Extracted records:
================================

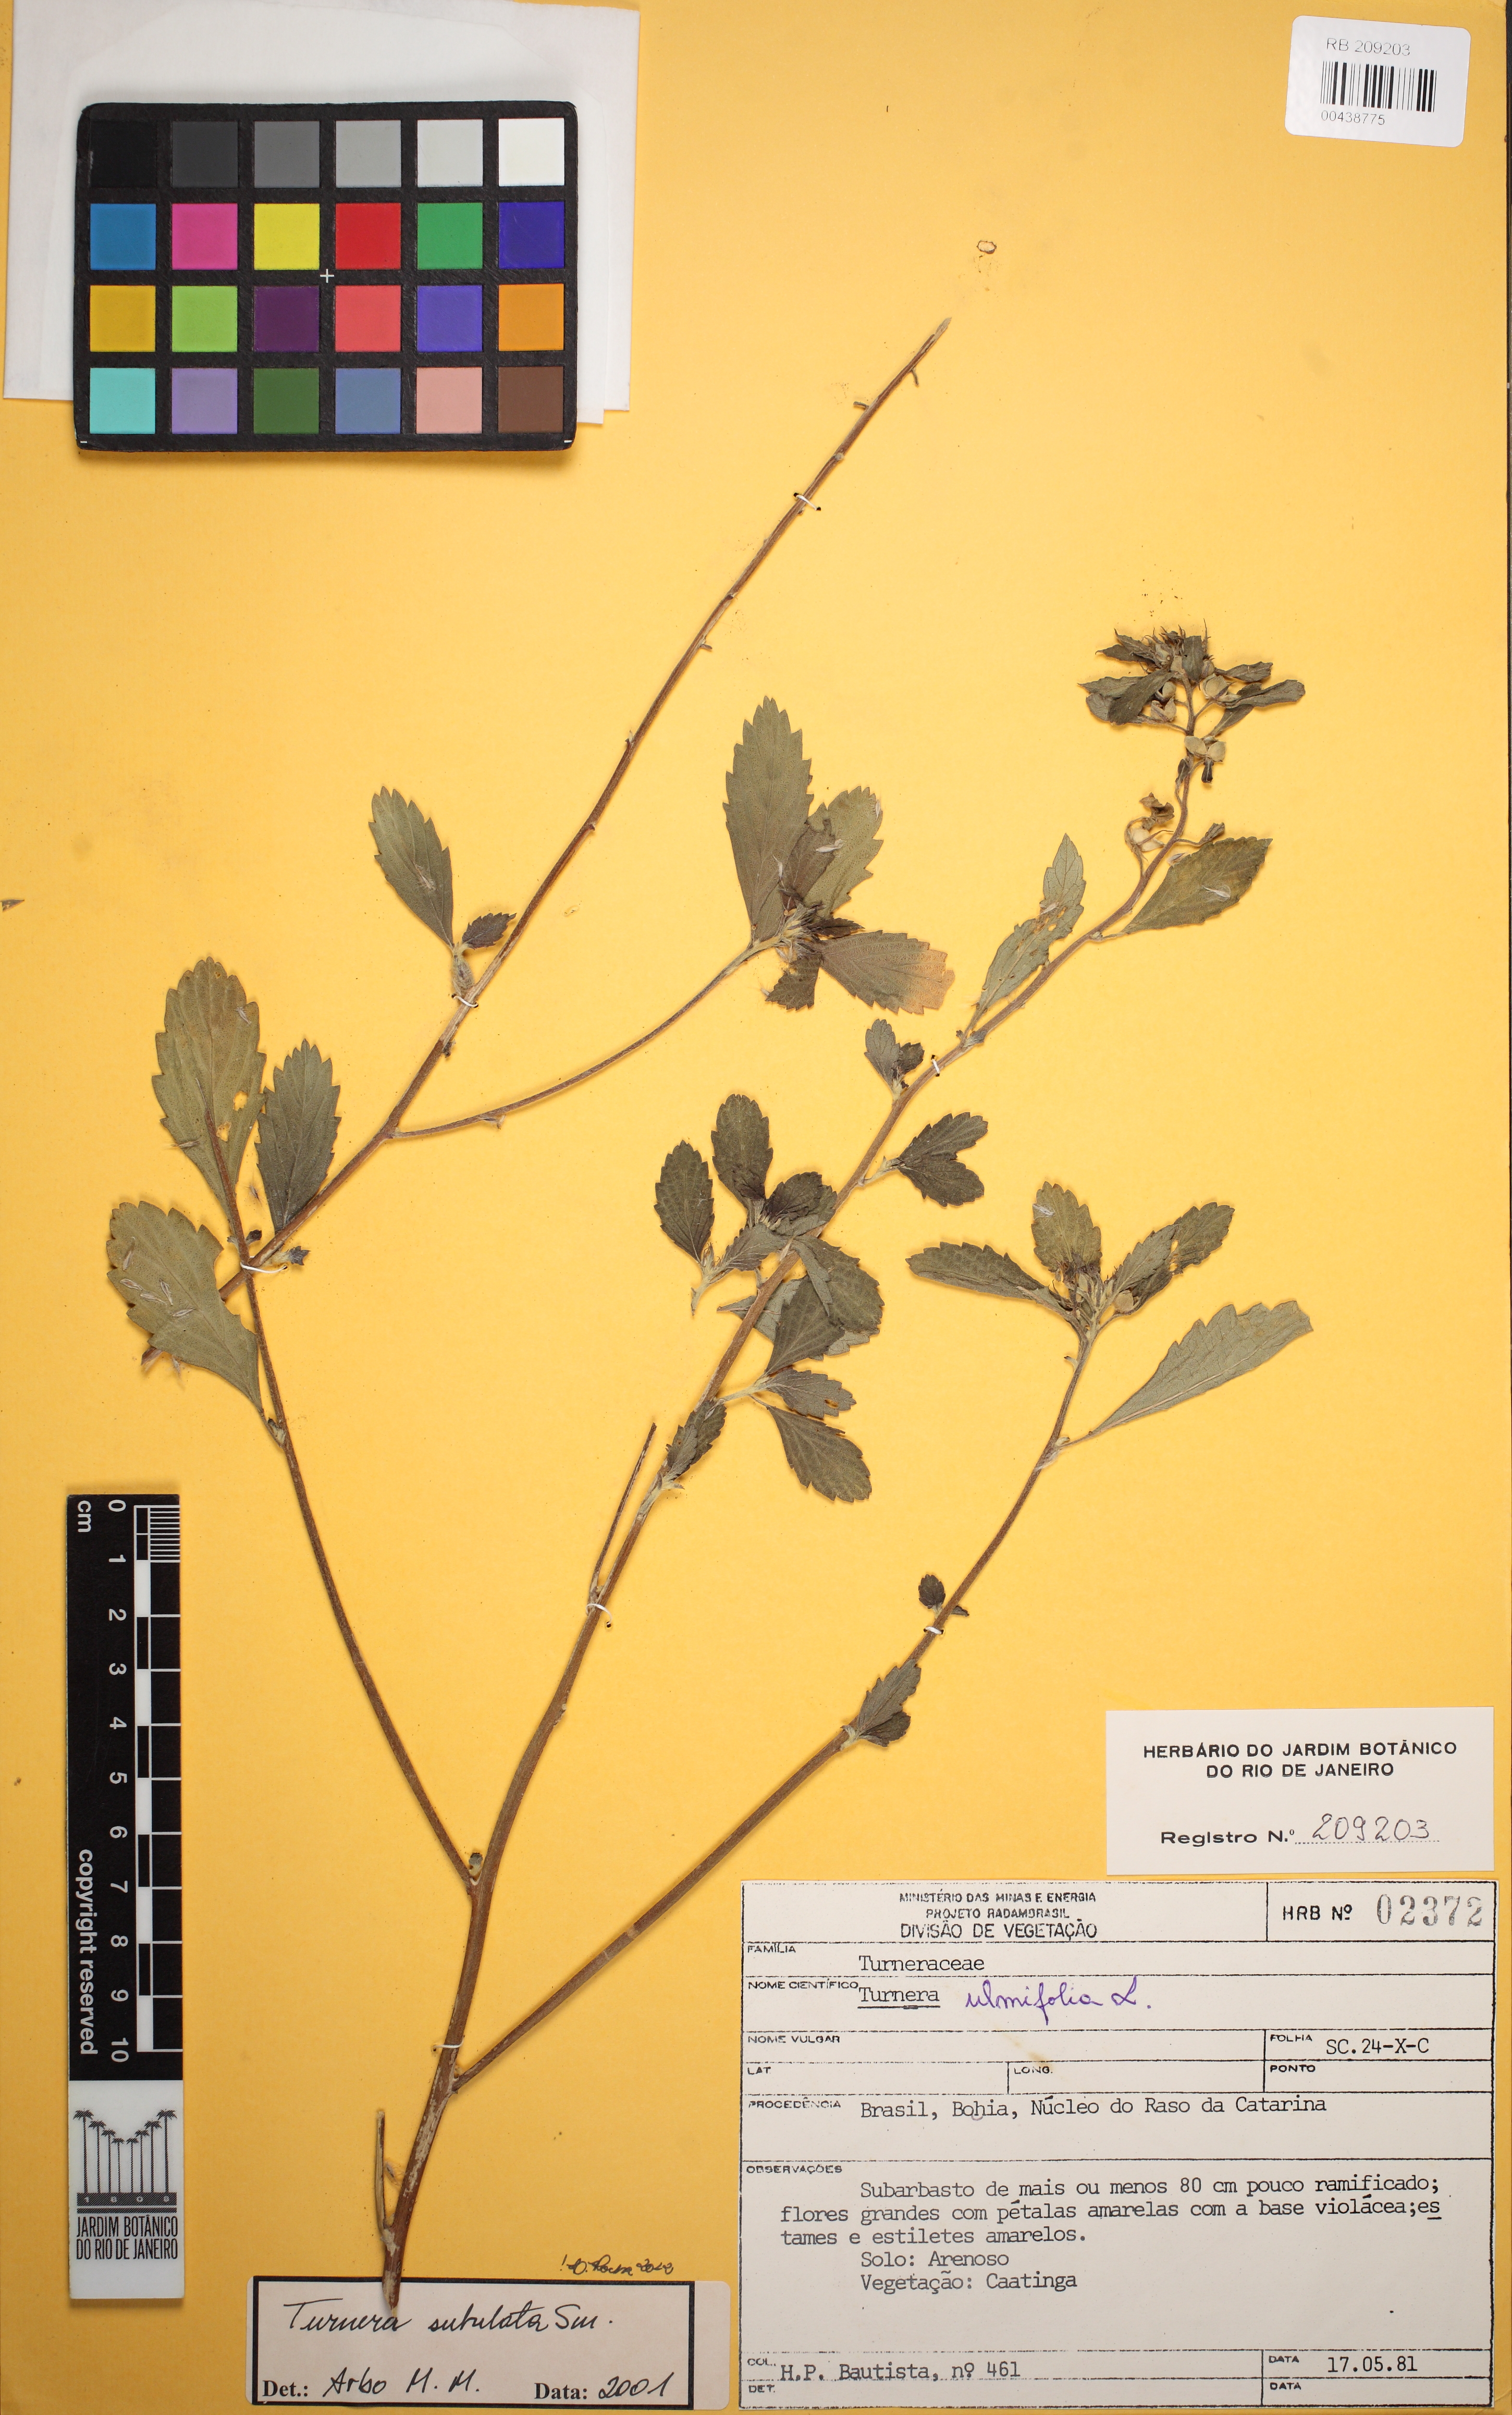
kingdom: Plantae
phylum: Tracheophyta
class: Magnoliopsida
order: Malpighiales
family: Turneraceae
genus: Turnera
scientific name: Turnera subulata
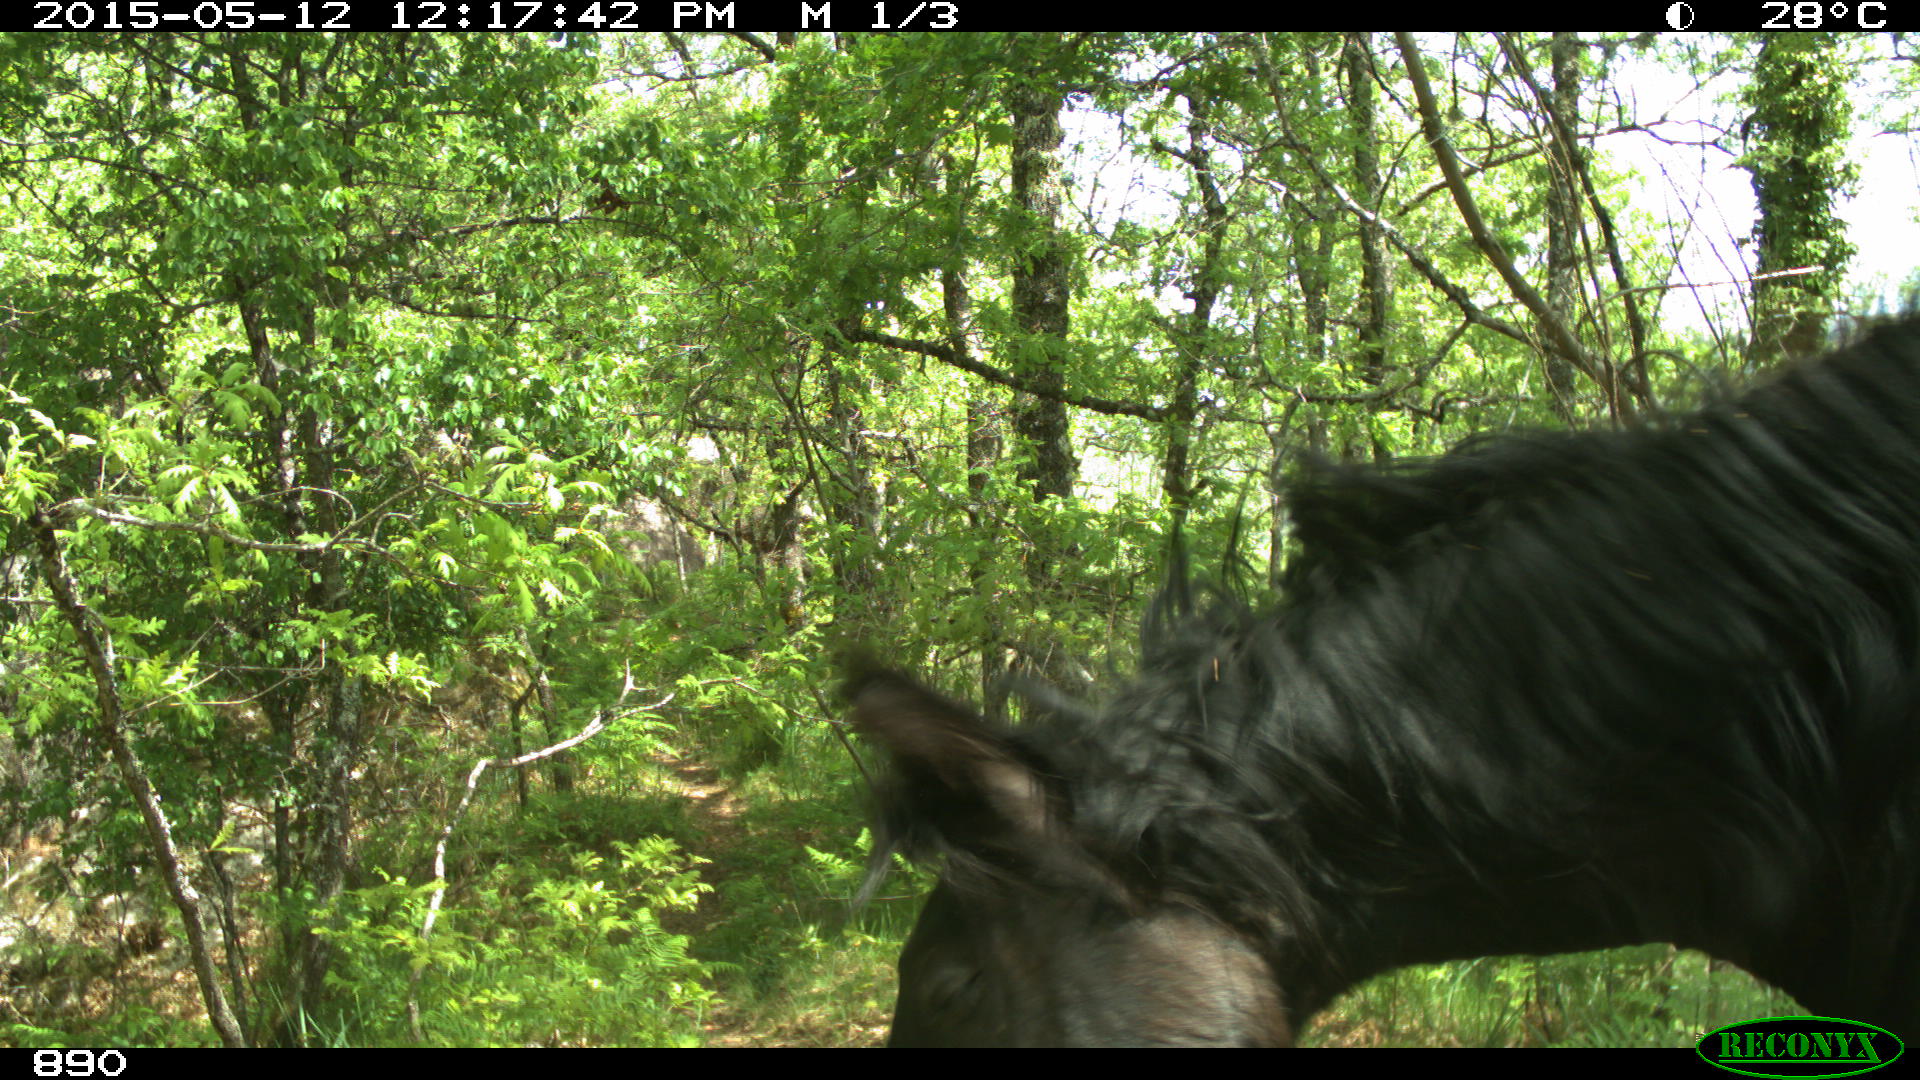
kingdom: Animalia
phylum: Chordata
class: Mammalia
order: Perissodactyla
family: Equidae
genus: Equus
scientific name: Equus caballus
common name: Horse
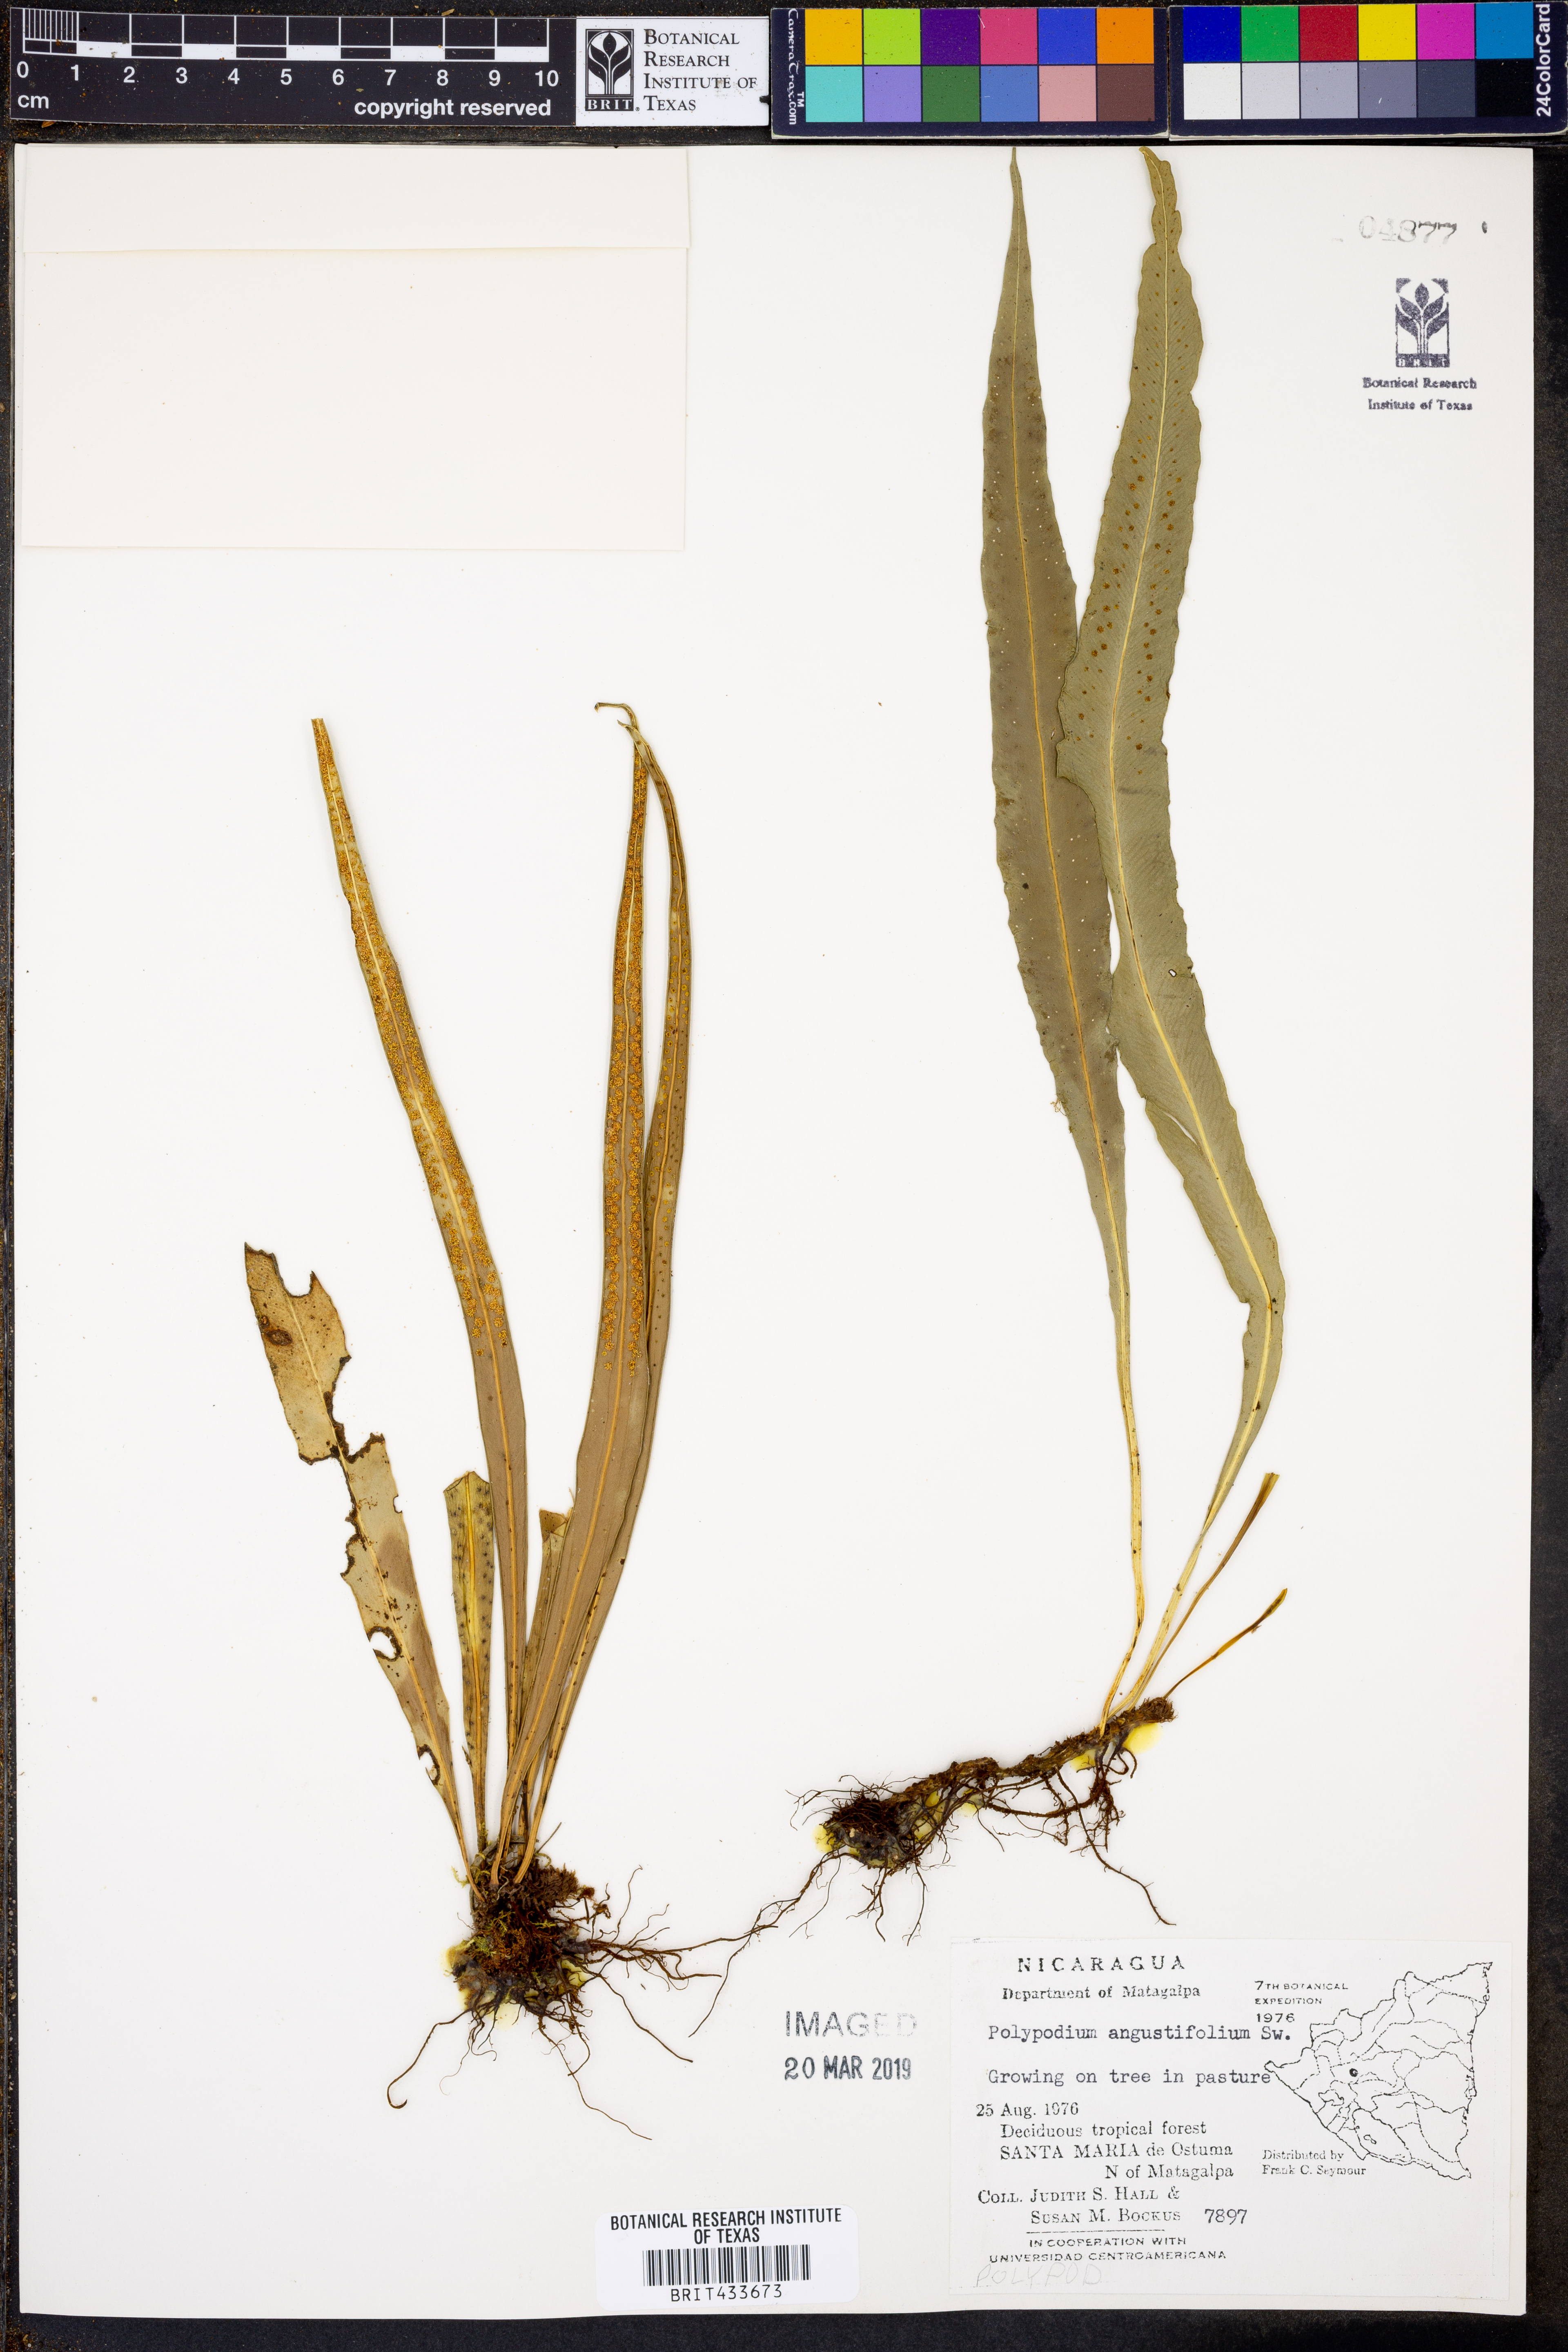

================================

▶ GIVEN REQUEST
Rewrite every line of the entries above, changing "scientific name" to "binomial name" wherever it occurs and leaving all other text untouched. Leave out the pictures.

▶ THE SOLUTION
kingdom: Plantae
phylum: Tracheophyta
class: Magnoliopsida
order: Malpighiales
family: Turneraceae
genus: Turnera
binomial name: Turnera subulata
kingdom: Animalia
phylum: Chordata
class: Mammalia
order: Perissodactyla
family: Equidae
genus: Equus
binomial name: Equus caballus
common name: Horse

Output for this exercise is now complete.